In recent years, businesses have been targeted with lawsuits where job applicants have argued that websites are inaccessible to individuals with disabilities. Fortunately, there are numerous online resources available to assist employers with designing more accessible websites.
What Not to Ask in Interviews: Protecting Yourself From Potential Discrimination Claims
Interviews can be awkward, both for the interviewee and for the interviewer. Chit-chatting in interviews is normal, and innocent questions are often asked to break the ice. It’s also natural for interviewers to want to find something in common with an interviewee to build connections.
Though their intentions may be harmless, interviewers could unknowingly be putting themselves and the company at risk for legal action. Federal and state laws prohibit employers from making hiring decisions based on the candidate’s protected class, which includes the candidate’s race, ethnicity, religion, sex, disability, national origin, among others. A job candidate could argue that certain questions were used to discriminate against him/her during the company’s hiring decision. The line between acceptable and illegal interview questions is oftentimes fuzzy. Employers should avoid questions that have the potential of revealing information that may possibly lead to bias in hiring. Below is a list of interview questions we generally encourage employers not ask during an interview:
“Oh! I went to South High School too, what year did you graduate?”
High school graduation indicates the candidate’s age, which may trigger an age discrimination claim. The interviewer only needs to know if the candidate is of legal age to work (e.g., 18 or 21).
“I love your accent! Where are you from?”
A job candidate could interpret this question as a probe about race, ethnicity, or national origin.
“What language do you speak at home?”
Similar to asking about accents, asking about languages spoken at home could trigger claims of national origin discrimination. Assuming such information is job related, as an alternative, consider asking: “What languages do you read, speak, or write?” and “How well do you speak that language?”
“Are you a U.S. Citizen?”
Certainly, employers are entitled to ask the candidate if they are legally authorized to work in the United States. But phrasing the question about the candidate’s citizenship may give rise to race and national origin discrimination allegations.
“Do you have any children?”
This question may trigger claims under both the Pregnancy Disability Act (“PDA” and the Family Medical Leave Act (“FMLA”), and other state laws. Consider asking, “Do you have any restrictions that would prevent you from traveling?” or “Do you have commitments that will conflict with your work schedule? This job does not have good flexibility, and we’re pretty rigid about our hours.”
Other commonly asked PDA and FMLA triggering questions include:
“Should we refer to you as Ms., Miss, or Mrs.?”
“What kind of childcare arrangements do you have in place?”
“Are you currently taking any form of birth control or fertility treatments?”
“What are your plans if you get pregnant?”
“Does your spouse work? What does your spouse do for a living?”

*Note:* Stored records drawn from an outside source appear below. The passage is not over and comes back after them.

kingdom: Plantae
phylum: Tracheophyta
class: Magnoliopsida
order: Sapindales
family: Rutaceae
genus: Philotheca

“Do you have any disabilities?”
By asking this question, the employer may be setting itself up for the accusation that the employer discriminated against the candidate, violating several federal and state laws. Consider asking, “Are you able to perform the essential functions of the job with or without an accommodation?” If the candidate does have a disability that requires an accommodation, it is the candidate’s responsibility to bring it to the employer’s attention after the employer has extended an offer of employment.